Not everyone agrees. Jeff Bennet, who took over Reiche Meat Products in Pembroke three years ago, said he’d be in the mobile business himself if he wasn’t so busy with his own operation. But he doesn’t think farmers should be able to sell meat slaughtered on-site.
Bennett’s been in the slaughter business for 22 years and said he knew farmers way back when who “would tell their kids, ‘that’s not for eating, but for selling.’ If it wasn’t good enough for them, (it was) still good enough for neighbours.” When an inspector comes into an abattoir and inspects a side of meat, he has no incentive to make sure the abattoir can still sell it. But having a farmer inspect the meat introduces a conflict-of-interest: he’s losing money if he decides it’s not fit to sell, Bennett said.
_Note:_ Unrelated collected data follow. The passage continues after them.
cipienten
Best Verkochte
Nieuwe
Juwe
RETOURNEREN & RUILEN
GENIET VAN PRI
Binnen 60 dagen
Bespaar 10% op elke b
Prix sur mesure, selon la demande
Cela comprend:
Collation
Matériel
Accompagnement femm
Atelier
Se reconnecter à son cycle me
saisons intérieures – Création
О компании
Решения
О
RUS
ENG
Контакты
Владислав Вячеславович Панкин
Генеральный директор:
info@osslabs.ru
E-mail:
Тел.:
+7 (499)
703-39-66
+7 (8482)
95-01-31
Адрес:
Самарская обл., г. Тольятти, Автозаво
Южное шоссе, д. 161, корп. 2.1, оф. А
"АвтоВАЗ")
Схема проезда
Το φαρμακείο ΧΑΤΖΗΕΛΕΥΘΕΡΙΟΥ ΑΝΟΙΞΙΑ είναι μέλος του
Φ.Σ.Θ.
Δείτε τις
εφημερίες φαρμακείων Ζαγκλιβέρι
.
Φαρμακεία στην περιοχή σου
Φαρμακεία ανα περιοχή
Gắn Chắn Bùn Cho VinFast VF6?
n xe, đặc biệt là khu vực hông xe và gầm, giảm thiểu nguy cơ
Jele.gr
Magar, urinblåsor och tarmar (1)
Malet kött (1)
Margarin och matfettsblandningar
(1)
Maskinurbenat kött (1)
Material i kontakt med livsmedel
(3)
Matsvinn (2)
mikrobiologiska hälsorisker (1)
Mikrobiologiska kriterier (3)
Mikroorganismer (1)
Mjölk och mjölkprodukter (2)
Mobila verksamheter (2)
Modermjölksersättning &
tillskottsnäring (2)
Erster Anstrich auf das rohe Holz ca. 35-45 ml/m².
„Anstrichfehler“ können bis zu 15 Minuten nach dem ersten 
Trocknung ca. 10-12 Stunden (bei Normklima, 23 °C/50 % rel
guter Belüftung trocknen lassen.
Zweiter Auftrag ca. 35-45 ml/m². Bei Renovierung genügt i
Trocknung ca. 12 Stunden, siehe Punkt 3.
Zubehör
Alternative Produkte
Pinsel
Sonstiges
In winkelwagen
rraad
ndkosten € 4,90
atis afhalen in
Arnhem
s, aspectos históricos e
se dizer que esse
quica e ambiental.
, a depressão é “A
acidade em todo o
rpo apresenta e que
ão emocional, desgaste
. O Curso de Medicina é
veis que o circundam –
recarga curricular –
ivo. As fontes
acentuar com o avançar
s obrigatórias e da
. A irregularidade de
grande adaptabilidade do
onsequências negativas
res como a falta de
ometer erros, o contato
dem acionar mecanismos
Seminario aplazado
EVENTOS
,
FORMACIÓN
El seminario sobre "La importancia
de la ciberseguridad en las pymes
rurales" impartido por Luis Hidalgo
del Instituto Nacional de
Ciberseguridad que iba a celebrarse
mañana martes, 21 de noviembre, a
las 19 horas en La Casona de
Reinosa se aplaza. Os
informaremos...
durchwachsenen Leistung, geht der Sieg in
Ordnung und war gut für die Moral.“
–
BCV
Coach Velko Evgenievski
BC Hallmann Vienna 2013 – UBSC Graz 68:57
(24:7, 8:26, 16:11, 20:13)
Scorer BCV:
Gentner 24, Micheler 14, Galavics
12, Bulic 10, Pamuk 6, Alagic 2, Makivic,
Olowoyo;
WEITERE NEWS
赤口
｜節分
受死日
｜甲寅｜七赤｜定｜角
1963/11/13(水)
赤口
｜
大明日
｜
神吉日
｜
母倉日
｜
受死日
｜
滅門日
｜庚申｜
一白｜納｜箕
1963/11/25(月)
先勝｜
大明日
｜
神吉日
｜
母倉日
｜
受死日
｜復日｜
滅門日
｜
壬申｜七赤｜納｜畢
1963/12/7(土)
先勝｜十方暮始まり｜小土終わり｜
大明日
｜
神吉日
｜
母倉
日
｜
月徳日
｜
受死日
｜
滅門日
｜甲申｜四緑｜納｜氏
Bennett sees some room for flexibility. Sharing meat from on-farm slaughtered livestock with a family member down the road without “smuggling” it is reasonable, he said. But that’s as far as he goes. “I don’t think it would ever be a smart idea to make on-farm stuff for sale.”
Sarah Corad, who runs the Athens Abattoir, agreed. Inspectors are stretched thin and travel long distances already, she said, adding that stopping at farms where considerably fewer animals would be slaughtered just isn’t feasible. The farmers would have to be the inspectors, and that’s just asking for trouble, she said. “There needs to be accountability and traceability.”